● Passage

= Beginning of Section =

These material dispersions are specified by several coefficients, describing the corresponding dispersive behavior. Please find the meaning of the coefficients in the following list, for epsilon and mue respectively. Note, that in case of general 1st or 2nd order models the parameters have no special physical meaning, but represent mathematical coefficients of general polynomials.

The following table describes the coefficient for the linear dispersive materials.

In case of the nonlinear dispersive material the parameter correspondence is described by the following table.

EpsInfinity / EpsInfinityX / EpsInfinityY / EpsInfinityZ ( double dValue )

Define the permittivity high frequency limit for one of the dispersion models specified with the DispModelEps method.

DispCoeff0Eps / DispCoeff0EpsX / DispCoeff0EpsY / DispCoeff0EpsZ ( double dValue )

DispCoeff1Eps / DispCoeff1EpsX / DispCoeff1EpsY / DispCoeff1EpsZ ( double dValue )

DispCoeff2Eps / DispCoeff2EpsX / DispCoeff2EpsY / DispCoeff2EpsZ ( double dValue )

DispCoeff3Eps / DispCoeff3EpsX / DispCoeff3EpsY / DispCoeff3EpsZ ( double dValue )

DispCoeff4Eps / DispCoeff4EpsX / DispCoeff4EpsY / DispCoeff4EpsZ ( double dValue )

Define specific dielectric dispersion model parameters of dispersions model for the linear and nonlinear material. The settings depend on the dispersion model selected by the DispModelEps method. In case of diagonal anisotropic material, the parameters for the specific components of the diagonal tensor can be set with the respective methods. The infinity value for the linear dispersive model has to be defined with the EpsInfinity method whereas the DispCoeff0Eps method is used in correspondence of the nonlinear material.

AddDispEpsPole1stOrder / AddDispEpsPole1stOrderX/Y/Z ( double alpha0,  double beta0 )

AddDispEpsPole2ndOrder / AddDispEpsPole2ndOrderX/Y/Z ( double alpha0,  double alpha1, double beta0 ,  double beta1 )

These commands allow the specification of a higher order dispersion model in form of an arbitrary summation of first or second order pole descriptions. These commands apply to the dielectric dispersion and only work together with the "General" model defined with the DispModelEps method. The corresponding infinity value has to be defined with the EpsInfinity method.

AddDispMuePole1stOrder / AddDispMuePole1stOrderX/Y/Z ( double alpha0,  double beta0 )

= End of Section =

● Listed entries

= Beginning of Section =

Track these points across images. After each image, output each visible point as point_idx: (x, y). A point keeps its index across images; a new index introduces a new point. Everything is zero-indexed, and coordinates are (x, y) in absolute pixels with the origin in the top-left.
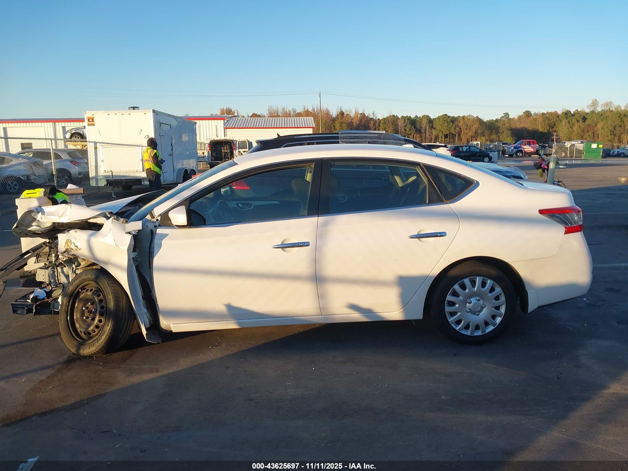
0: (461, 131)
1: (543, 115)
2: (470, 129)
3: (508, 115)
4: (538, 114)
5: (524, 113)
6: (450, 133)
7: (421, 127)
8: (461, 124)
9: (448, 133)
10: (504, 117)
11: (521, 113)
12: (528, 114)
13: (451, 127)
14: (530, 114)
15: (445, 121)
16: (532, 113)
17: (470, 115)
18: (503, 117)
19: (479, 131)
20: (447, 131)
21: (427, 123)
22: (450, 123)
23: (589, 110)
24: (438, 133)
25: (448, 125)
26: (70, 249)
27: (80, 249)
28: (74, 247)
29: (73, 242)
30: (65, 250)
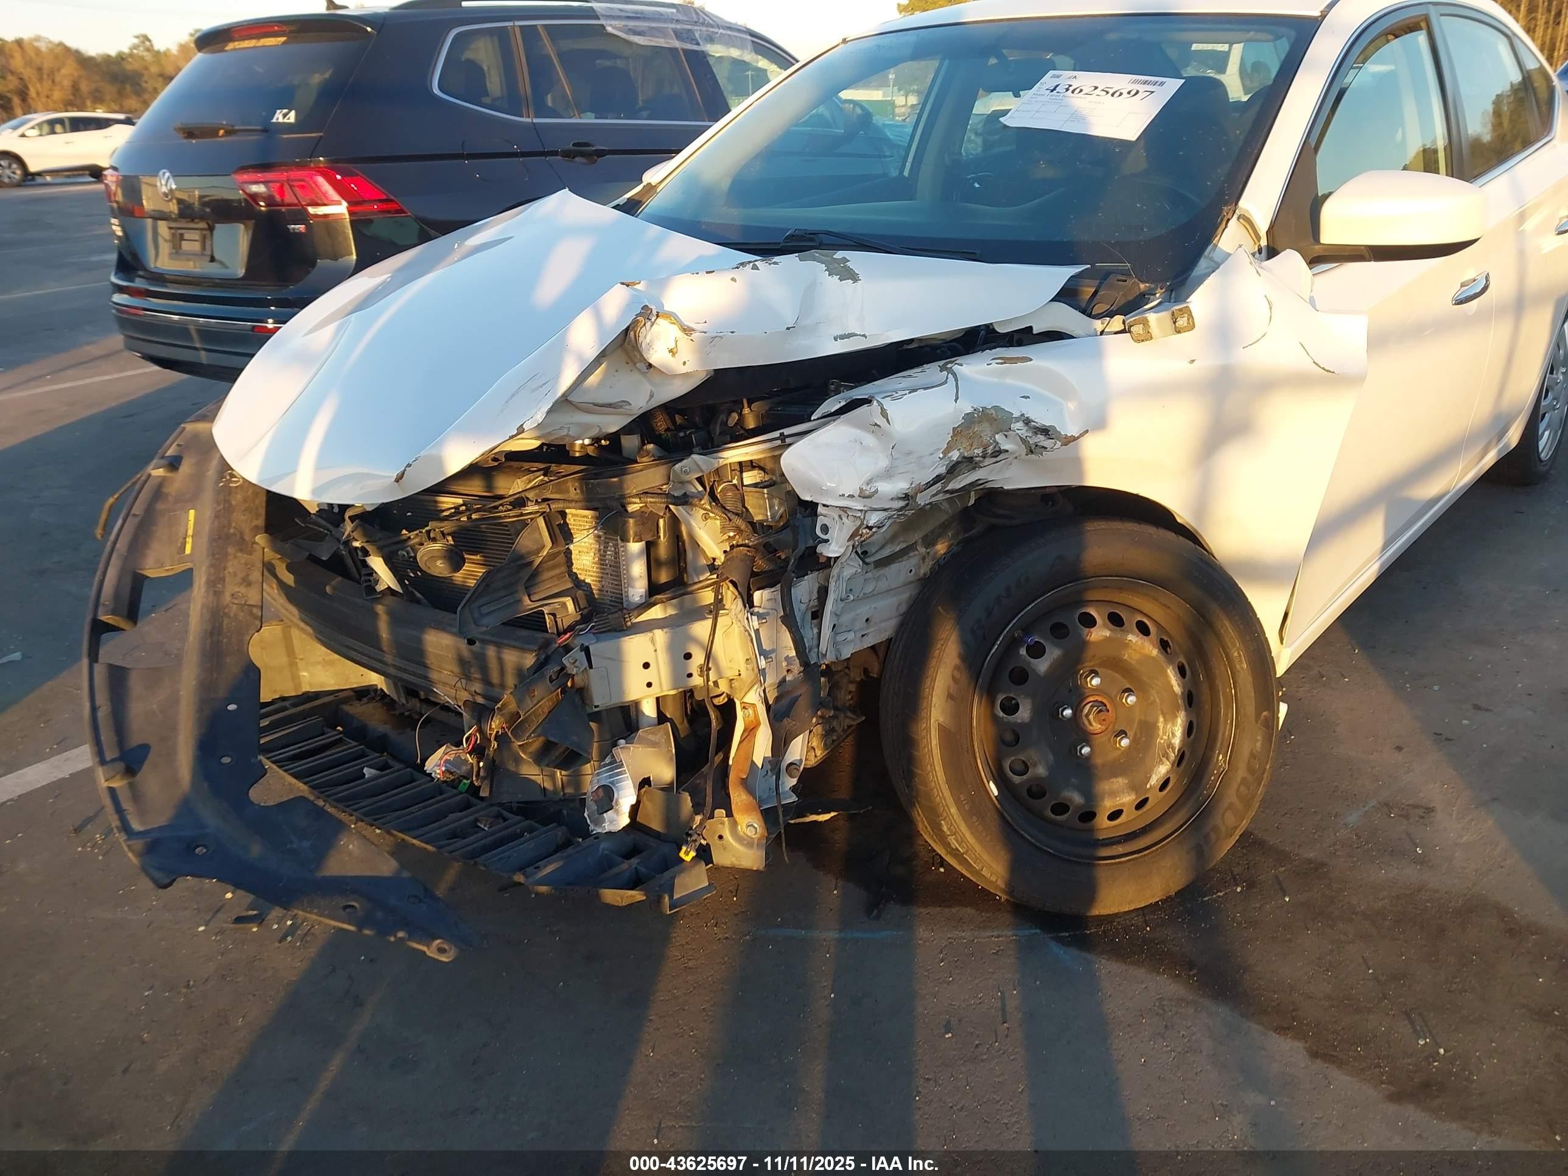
26: (981, 459)
27: (1070, 439)
28: (1024, 441)
29: (1016, 414)
30: (942, 470)
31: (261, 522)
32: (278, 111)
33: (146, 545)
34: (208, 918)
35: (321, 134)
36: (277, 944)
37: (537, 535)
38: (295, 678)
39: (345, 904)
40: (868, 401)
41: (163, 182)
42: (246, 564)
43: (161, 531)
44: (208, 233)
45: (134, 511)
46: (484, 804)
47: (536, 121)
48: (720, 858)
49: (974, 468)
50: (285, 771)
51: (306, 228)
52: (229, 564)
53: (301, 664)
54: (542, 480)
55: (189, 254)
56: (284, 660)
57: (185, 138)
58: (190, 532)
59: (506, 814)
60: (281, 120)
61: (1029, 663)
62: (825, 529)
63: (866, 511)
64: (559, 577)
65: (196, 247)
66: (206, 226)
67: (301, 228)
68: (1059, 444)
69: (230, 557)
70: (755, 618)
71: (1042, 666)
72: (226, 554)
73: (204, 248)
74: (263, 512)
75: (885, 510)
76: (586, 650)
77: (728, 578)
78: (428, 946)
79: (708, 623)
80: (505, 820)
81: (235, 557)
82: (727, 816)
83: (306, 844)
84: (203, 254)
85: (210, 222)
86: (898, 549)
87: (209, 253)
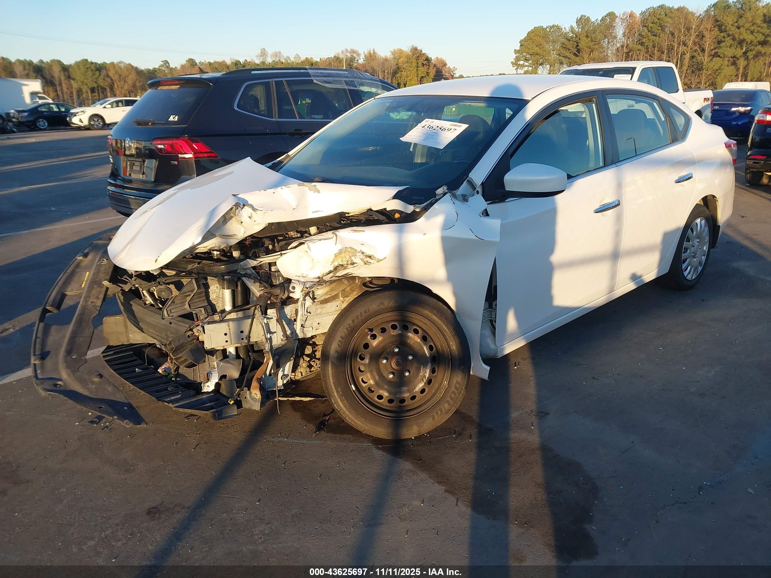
0: (114, 84)
1: (210, 65)
2: (125, 81)
3: (168, 63)
4: (204, 63)
5: (187, 61)
6: (98, 87)
7: (53, 77)
8: (111, 73)
9: (95, 85)
10: (164, 66)
11: (184, 62)
12: (192, 62)
13: (98, 77)
14: (194, 63)
15: (87, 68)
16: (197, 61)
17: (121, 62)
18: (162, 66)
19: (138, 84)
20: (94, 83)
21: (60, 71)
22: (95, 72)
23: (258, 60)
24: (79, 85)
25: (94, 74)
26: (346, 265)
27: (380, 260)
28: (362, 260)
29: (359, 250)
30: (332, 269)
31: (108, 277)
32: (172, 116)
33: (69, 284)
34: (80, 420)
35: (186, 126)
36: (101, 430)
37: (192, 285)
38: (128, 337)
39: (100, 406)
40: (304, 243)
41: (127, 142)
42: (99, 292)
43: (76, 279)
44: (143, 163)
45: (68, 271)
46: (173, 383)
47: (278, 120)
48: (245, 405)
49: (345, 269)
50: (111, 368)
51: (178, 163)
52: (93, 291)
53: (130, 332)
54: (197, 266)
55: (135, 171)
56: (123, 330)
57: (137, 125)
58: (85, 280)
59: (179, 386)
60: (172, 120)
61: (370, 341)
62: (294, 288)
63: (305, 282)
64: (203, 300)
65: (138, 168)
66: (142, 160)
67: (176, 163)
68: (375, 262)
69: (94, 289)
70: (265, 319)
71: (375, 343)
72: (93, 288)
73: (141, 169)
74: (110, 273)
75: (312, 282)
76: (203, 327)
77: (259, 304)
78: (123, 422)
79: (250, 320)
80: (178, 388)
81: (96, 289)
82: (248, 390)
83: (93, 386)
84: (140, 171)
85: (144, 159)
86: (327, 297)
87: (143, 171)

= End of Section =

● Activity
How would the reference on material dispersion commands carry on after its final line? Write the next part.

● Expected answer
AddDispMuePole2ndOrder / AddDispMuePole2ndOrderX/Y/Z ( double alpha0,  double alpha1, double beta0 ,  double beta1 )

These commands allow the specification of a higher order dispersion model in form of an arbitrary summation of first or second order pole descriptions. These commands apply to the magnetic dispersion and only work together with the "General" model defined with the DispModelMue method. The corresponding infinity value has to be defined with the MueInfinity method.

MueInfinity / MueInfinityX / MueInfinityY / MueInfinityZ ( double dValue )

DispCoeff0Mue / DispCoeff0MueX / DispCoeff0MueY / DispCoeff0MueZ ( double dValue )

DispCoeff1Mue / DispCoeff1MueX / DispCoeff1MueY / DispCoeff1MueZ ( double dValue )

DispCoeff2Mue / DispCoeff2MueX / DispCoeff2MueY / DispCoeff2MueZ ( double dValue )

DispCoeff3Mue / DispCoeff3MueX / DispCoeff3MueY / DispCoeff3MueZ ( double dValue )

DispCoeff4Mue / DispCoeff4MueX / DispCoeff4MueY / DispCoeff4MueZ ( double dValue )

Define specific magnetic dispersion model parameters of dispersions model for the linear and nonlinear material. The settings depend on the dispersion model selected by the DispModelMue method. In case of diagonal anisotropic material, the parameters for the specific components of the diagonal tensor can be set with the respective methods. The infinity value for the linear dispersive model has to be defined with the MueInfinity method whereas the DispCoeff0Mue method is used in correspondence of the nonlinear material.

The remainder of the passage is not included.